Exogenous MG53 Protects Adult Mouse Cardiomyocytes by Preventing Mitochondrial Damage in Response to Oxidative Stress

Ischemic heart disease is a major cause of mortality and morbidity world-wide and its incidence is continually increasing as other health factors, such as diabetes type II and obesity, climb. Ischemic injury of any tissue causes a loss of healthy mitochondria, due to an increase in reactive oxygen species leading to oxidative stress.
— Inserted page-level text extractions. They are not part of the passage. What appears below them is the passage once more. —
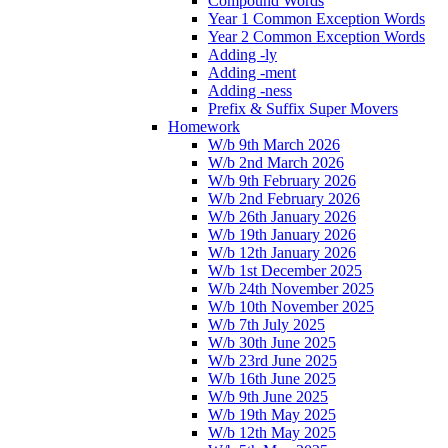
Compound Words
Year 1 Common Exception Words
Year 2 Common Exception Words
Adding -ly
Adding -ment
Adding -ness
Prefix & Suffix Super Movers
Homework
W/b 9th March 2026
W/b 2nd March 2026
W/b 9th February 2026
W/b 2nd February 2026
W/b 26th January 2026
W/b 19th January 2026
W/b 12th January 2026
W/b 1st December 2025
W/b 24th November 2025
W/b 10th November 2025
W/b 7th July 2025
W/b 30th June 2025
W/b 23rd June 2025
W/b 16th June 2025
W/b 9th June 2025
W/b 19th May 2025
W/b 12th May 2025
MG53, also known as TRIM72, is highly expressed in skeletal muscle and modestly in other tissues and is essential to repair damage to plasma membrane by acting as a myokine. We have previously shown that MG53’s membrane repair function is associated with changes in oxidative state inside the cell. Moreover, we have shown that mg53−/− mice are more susceptible to ischemia-reperfusion injury, whereas treatment with exogenous recombinant human MG53 (rhMG53) reduces both infarct damage and fibrosis and restores cardiac function. We hypothesize that in addition to cell membrane repair, exogenous MG53 enters cardiomyocytes and can act as a myokine to protect cardiomyocytes by maintaining mitochondrial function through control of oxidative-stress induced mitophagy. In this study, MG53 protection of cardiomyocyte mitochondria was assessed by subjecting HL-1 cells (an immortalized mouse atrial cardiomyocyte cell line) to oxidative stress followed by analysis for mitochondrial structure and function. Overall, we show that treatment with rhMG53 allowed cells to maintain a healthy mitochondrial membrane potential to protect mitochondrial function. We are currently dissecting the mechanism that facilitates the endocytic uptake of MG53 from the circulation into the cardiomyocytes as well as downstream signaling pathways that mediate the protection of the mitochondria function. The novelty of this study is that it shows exogenous MG53 can protect mitochondria in cardiomyocytes upon oxidative stress. This provides a mechanism behind how rhMG53 treatment may be a clinically relevant strategy to reduce cardiomyocyte injury and maintain cardiac function in patients after ischemic injuries.